As I said, right now my main target is to see statistics from the simulation as to how much incoming mail would really be blocked. I have seen the number grow to like 26% for certain days, meaning that the DIY-BL would cancel 26% of all mail transactions if conditions are right. It looks like most of the mail that would have been blocked would have resulted in “User unknown” or would have been caught by other tests anyway, but the real test will be to compare the messages that would have gotten through (ok) but are now stopped, to see if the “ok” number drops significantly.

Still to do are purging the IP cache (to keep it to a certain size by removing old entries and keeping recent ones) and expiring entries from the block list after 2 hours to see if there’s any change in effectiveness.

Any feedback is appreciated. Right now it is pretty customized to my environment, but if you feel like playing with it and running your own output through it, please feel free. I would be interested to see what kind of numbers you come up with :)

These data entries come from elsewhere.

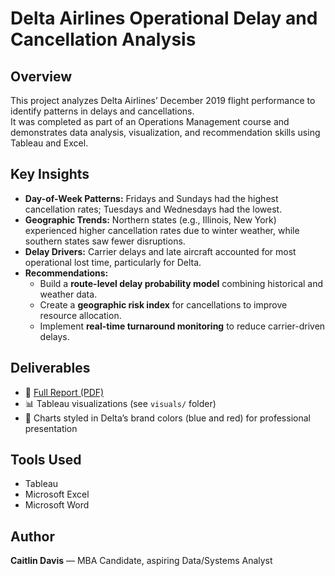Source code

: # Delta Airlines Operational Delay and Cancellation Analysis

## Overview
This project analyzes Delta Airlines’ December 2019 flight performance to identify patterns in delays and cancellations.  
It was completed as part of an Operations Management course and demonstrates data analysis, visualization, and recommendation skills using Tableau and Excel.  

## Key Insights
- **Day-of-Week Patterns:** Fridays and Sundays had the highest cancellation rates; Tuesdays and Wednesdays had the lowest.  
- **Geographic Trends:** Northern states (e.g., Illinois, New York) experienced higher cancellation rates due to winter weather, while southern states saw fewer disruptions.  
- **Delay Drivers:** Carrier delays and late aircraft accounted for most operational lost time, particularly for Delta.  
- **Recommendations:**  
  - Build a **route-level delay probability model** combining historical and weather data.  
  - Create a **geographic risk index** for cancellations to improve resource allocation.  
  - Implement **real-time turnaround monitoring** to reduce carrier-driven delays.  

## Deliverables
- 📄 [Full Report (PDF)](docs/delta-analysis.pdf)  
- 📊 Tableau visualizations (see `visuals/` folder)  
- 🎨 Charts styled in Delta’s brand colors (blue and red) for professional presentation  

## Tools Used
- Tableau  
- Microsoft Excel  
- Microsoft Word  

## Author
**Caitlin Davis** — MBA Candidate, aspiring Data/Systems Analyst
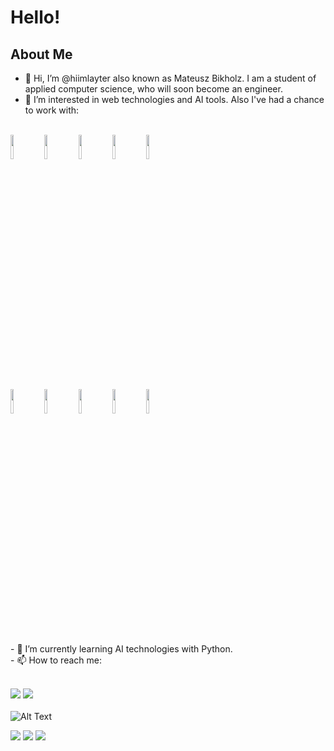 # Hello!
## About Me

- 👋 Hi, I’m @hiimlayter also known as Mateusz Bikholz. I am a student of applied computer science, who will soon become an engineer.
- 👀 I’m interested in web technologies and AI tools. Also I've had a chance to work with:
<br />
<code><img width="10%" src="https://cdn.jsdelivr.net/gh/devicons/devicon/icons/python/python-original-wordmark.svg" /></code>
<code><img width="10%" src="https://cdn.jsdelivr.net/gh/devicons/devicon/icons/java/java-original-wordmark.svg"></code>
<code><img width="10%" src="https://cdn.jsdelivr.net/gh/devicons/devicon/icons/csharp/csharp-original.svg"></code>
<code><img width="10%" src="https://cdn.jsdelivr.net/gh/devicons/devicon/icons/cplusplus/cplusplus-original.svg"></code>
<code><img width="10%" src="https://cdn.jsdelivr.net/gh/devicons/devicon/icons/javascript/javascript-plain.svg"></code>
<br /><br />
<code><img width="10%" src="https://cdn.jsdelivr.net/gh/devicons/devicon/icons/flask/flask-original.svg"></code>
<code><img width="10%" src="https://cdn.jsdelivr.net/gh/devicons/devicon/icons/react/react-original-wordmark.svg"></code>
<code><img width="10%" src="https://cdn.jsdelivr.net/gh/devicons/devicon/icons/spring/spring-original-wordmark.svg"></code>
<code><img width="10%" src="https://cdn.jsdelivr.net/gh/devicons/devicon/icons/dotnetcore/dotnetcore-original.svg"></code>
<code><img width="10%" src="https://cdn.jsdelivr.net/gh/devicons/devicon/icons/unity/unity-original.svg"></code>
<br /><br />
- 🌱 I’m currently learning AI technologies with Python.<br />
- 📫 How to reach me:<br /><br />

[![](https://img.shields.io/badge/Gmail-12100E?style=for-the-badge&logo=Gmail&logoColor=white)](mailto:mateuszbirkholz@gmail.com)
[![](https://img.shields.io/badge/linkedin-%230077B5.svg?style=for-the-badge&logo=linkedin)](https://www.linkedin.com/in/mateusz-birkholz-a146721a3/)
<br><br>
![Alt Text](https://media.giphy.com/media/qgQUggAC3Pfv687qPC/giphy.gif)

<img src="https://github-readme-stats.vercel.app/api?username=hiimlayter&show_icons=true&theme=dark"/>
<img src="https://github-readme-stats.vercel.app/api/top-langs?username=hiimlayter&theme=dark"/>
<img src="https://github-readme-streak-stats.herokuapp.com/?user=hiimlayter&theme=dark"/>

Thanks for taking the time to read! gregc

EDIT: Stats gathered from the work server so far today: Out of 2M transactions, 64% were blocked by sbl/xbl/njabl, 33% were user unknown/spam/other error, 1% was accepted. Using a simulated “9 strikes you’re out” BL, 19% would move from user unknown to BL for a total of 83%. (1% of transactions were added to my simluated BL and then showed up on a real RBL later). That 2M transactions came from 124716 unique IPs, and 15416 were added to the simulated BL.